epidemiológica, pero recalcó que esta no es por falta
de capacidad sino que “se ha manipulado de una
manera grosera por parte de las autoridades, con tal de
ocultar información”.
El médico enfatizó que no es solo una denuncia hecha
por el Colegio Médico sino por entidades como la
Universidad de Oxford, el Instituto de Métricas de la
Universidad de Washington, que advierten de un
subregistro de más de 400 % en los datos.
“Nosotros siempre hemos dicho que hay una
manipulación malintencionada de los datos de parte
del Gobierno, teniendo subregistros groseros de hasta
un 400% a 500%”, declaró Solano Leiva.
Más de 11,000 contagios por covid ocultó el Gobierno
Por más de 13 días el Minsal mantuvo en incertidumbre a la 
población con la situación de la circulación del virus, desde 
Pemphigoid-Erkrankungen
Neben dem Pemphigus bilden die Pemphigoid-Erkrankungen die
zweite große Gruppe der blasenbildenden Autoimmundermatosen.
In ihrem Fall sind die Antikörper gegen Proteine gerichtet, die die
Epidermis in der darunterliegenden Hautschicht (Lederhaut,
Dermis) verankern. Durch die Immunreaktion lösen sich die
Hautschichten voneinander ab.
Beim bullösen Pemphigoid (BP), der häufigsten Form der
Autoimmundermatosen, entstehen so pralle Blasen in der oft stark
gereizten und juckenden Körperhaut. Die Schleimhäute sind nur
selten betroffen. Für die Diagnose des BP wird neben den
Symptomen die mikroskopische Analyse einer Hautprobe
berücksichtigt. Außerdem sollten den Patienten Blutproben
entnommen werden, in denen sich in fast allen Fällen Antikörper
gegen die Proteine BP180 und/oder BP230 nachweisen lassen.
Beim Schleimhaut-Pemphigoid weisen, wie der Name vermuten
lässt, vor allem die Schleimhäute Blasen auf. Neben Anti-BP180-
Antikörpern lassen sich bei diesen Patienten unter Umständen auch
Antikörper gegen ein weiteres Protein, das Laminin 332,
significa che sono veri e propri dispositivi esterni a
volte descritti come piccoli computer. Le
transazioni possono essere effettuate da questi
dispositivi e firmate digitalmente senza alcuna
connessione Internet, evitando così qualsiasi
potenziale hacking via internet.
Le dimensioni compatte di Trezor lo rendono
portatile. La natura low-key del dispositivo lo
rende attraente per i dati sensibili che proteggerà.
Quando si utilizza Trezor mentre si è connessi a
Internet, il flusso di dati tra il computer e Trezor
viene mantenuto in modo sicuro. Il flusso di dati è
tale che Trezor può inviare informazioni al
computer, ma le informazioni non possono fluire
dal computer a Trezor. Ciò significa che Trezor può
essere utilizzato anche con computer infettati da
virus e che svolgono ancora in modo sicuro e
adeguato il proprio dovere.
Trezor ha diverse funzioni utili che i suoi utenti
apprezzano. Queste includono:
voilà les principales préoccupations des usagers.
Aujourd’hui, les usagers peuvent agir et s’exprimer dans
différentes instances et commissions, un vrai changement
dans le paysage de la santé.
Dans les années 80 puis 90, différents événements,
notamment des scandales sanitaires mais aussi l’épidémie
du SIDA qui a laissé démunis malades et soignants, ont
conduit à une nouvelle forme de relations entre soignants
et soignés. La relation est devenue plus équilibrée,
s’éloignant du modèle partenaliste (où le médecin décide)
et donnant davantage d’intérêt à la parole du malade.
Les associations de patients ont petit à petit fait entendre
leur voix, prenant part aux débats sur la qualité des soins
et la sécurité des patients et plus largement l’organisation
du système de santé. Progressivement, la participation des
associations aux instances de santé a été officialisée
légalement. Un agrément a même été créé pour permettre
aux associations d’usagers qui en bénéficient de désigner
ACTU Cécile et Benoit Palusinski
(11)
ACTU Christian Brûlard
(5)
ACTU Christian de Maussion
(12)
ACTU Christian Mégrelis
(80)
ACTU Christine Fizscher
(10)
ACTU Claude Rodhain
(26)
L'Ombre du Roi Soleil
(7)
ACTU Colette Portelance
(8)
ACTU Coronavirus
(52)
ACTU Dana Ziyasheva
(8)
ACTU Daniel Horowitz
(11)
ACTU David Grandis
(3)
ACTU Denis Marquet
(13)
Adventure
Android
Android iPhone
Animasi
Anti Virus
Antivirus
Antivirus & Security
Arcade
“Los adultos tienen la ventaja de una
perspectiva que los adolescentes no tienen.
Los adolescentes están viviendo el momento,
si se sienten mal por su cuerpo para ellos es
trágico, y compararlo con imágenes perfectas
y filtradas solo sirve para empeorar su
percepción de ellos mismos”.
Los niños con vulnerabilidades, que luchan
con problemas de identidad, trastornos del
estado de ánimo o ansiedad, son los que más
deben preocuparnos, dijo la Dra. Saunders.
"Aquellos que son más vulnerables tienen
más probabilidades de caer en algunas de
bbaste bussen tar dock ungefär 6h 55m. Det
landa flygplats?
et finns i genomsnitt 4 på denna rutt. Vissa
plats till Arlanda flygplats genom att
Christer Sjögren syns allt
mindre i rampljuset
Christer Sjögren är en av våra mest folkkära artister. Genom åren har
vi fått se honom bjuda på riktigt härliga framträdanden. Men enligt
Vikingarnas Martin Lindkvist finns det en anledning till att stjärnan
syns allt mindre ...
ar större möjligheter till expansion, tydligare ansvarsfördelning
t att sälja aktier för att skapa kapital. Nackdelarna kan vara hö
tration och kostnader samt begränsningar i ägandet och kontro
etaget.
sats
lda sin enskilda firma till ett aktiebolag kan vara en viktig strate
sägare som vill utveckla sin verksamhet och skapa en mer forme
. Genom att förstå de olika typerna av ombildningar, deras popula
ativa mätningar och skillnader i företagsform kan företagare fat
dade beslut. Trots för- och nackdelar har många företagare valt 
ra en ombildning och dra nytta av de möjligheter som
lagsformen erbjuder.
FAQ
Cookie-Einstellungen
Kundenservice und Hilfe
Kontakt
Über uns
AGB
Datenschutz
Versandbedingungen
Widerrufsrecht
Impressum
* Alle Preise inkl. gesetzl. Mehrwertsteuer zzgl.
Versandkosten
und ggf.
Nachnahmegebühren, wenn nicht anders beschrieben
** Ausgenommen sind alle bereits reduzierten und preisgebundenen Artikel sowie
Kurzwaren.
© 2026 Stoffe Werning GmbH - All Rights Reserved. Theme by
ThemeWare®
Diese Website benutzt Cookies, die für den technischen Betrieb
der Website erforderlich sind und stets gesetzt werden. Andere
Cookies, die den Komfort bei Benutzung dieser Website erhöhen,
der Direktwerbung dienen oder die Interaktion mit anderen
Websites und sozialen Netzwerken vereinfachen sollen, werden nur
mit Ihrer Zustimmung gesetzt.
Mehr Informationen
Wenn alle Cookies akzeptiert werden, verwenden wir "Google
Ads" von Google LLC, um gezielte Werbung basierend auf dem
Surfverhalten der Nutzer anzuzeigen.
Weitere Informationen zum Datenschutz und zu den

────

● What the task asks
Scan the data above for the word "santé", then copy every line that holds it.

● Worked solution
dans le paysage de la santé.
du système de santé. Progressivement, la participation des
associations aux instances de santé a été officialisée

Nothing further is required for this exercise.